The authors recommend using the International Society for Patient Adherence’s new EMERGE Guidelines (linked below) to consistently measure, analyze and report patient adherence from clinical trials. The paper recommends several intervention techniques to bolster adherence during the trials. Importantly, it recommends various adherence analysis strategies to gain additional insight on study results. Lastly, the authors call on global pharmaceutical regulators to officially endorse the EMERGE Guidelines to ensure that adherence to investigational products and trial protocols are adequately reported.

ESPACOMP Medication Adherence Reporting Guideline (EMERGE)

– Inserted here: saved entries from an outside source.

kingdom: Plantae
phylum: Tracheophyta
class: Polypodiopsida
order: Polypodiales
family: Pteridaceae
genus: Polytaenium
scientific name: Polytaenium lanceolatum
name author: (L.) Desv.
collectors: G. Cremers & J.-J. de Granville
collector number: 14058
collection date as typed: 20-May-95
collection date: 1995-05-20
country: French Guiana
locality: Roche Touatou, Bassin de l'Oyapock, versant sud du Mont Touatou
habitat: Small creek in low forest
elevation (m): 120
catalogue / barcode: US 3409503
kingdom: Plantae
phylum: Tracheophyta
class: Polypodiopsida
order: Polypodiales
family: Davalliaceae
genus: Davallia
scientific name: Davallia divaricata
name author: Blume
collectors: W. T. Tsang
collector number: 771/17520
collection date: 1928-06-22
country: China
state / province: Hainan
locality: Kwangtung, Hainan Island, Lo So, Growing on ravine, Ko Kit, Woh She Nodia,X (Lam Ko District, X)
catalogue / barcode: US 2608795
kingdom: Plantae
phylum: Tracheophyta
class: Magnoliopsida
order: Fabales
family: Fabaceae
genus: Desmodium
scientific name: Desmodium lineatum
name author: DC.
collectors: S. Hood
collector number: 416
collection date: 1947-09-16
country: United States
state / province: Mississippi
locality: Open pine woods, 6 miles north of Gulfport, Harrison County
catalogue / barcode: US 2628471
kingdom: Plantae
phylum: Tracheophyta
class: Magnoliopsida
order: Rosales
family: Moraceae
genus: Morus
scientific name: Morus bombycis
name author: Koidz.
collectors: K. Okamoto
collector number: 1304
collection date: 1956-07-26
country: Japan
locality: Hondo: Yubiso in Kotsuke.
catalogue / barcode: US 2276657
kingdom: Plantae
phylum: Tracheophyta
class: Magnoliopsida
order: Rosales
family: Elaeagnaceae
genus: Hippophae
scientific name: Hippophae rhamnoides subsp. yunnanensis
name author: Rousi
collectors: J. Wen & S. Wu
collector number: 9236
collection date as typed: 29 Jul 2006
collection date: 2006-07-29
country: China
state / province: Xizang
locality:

• Annals of Internal Medicine – 2018
• De Geest, et al.
• Reference Link: https://www.acpjournals.org/doi/pdf/10.7326/M18-0543

These are the International Society of Patient Adherence’s Guidelines for defining, measuring, analyzing, and reporting results from research on medication adherence. Up until the publication of this important research, there was little standardization on the terms used to define research results, discussions and conclusions making it nearly impossible to compare research results. The Guidelines highlight the need to acknowledge and specify the three different phases of medication adherence (Initiation, Implementation and Persistence) as distinct parts of the medication taking process and that each part “requires specific considerations regarding conceptualization, definition, measurement and analysis.”

FDA’s Enrichment Strategies for Clinical Trials to Support Determination of Effectiveness of Human Drugs and Biological Products

• FDA – 2019
• Reference Link: https://www.fda.gov/media/121320/download

Recommendations for the use of electronic adherence measurement to support patient adherence to trial protocol and maximize patient exposure to study drug during a trial can be found on Page 4.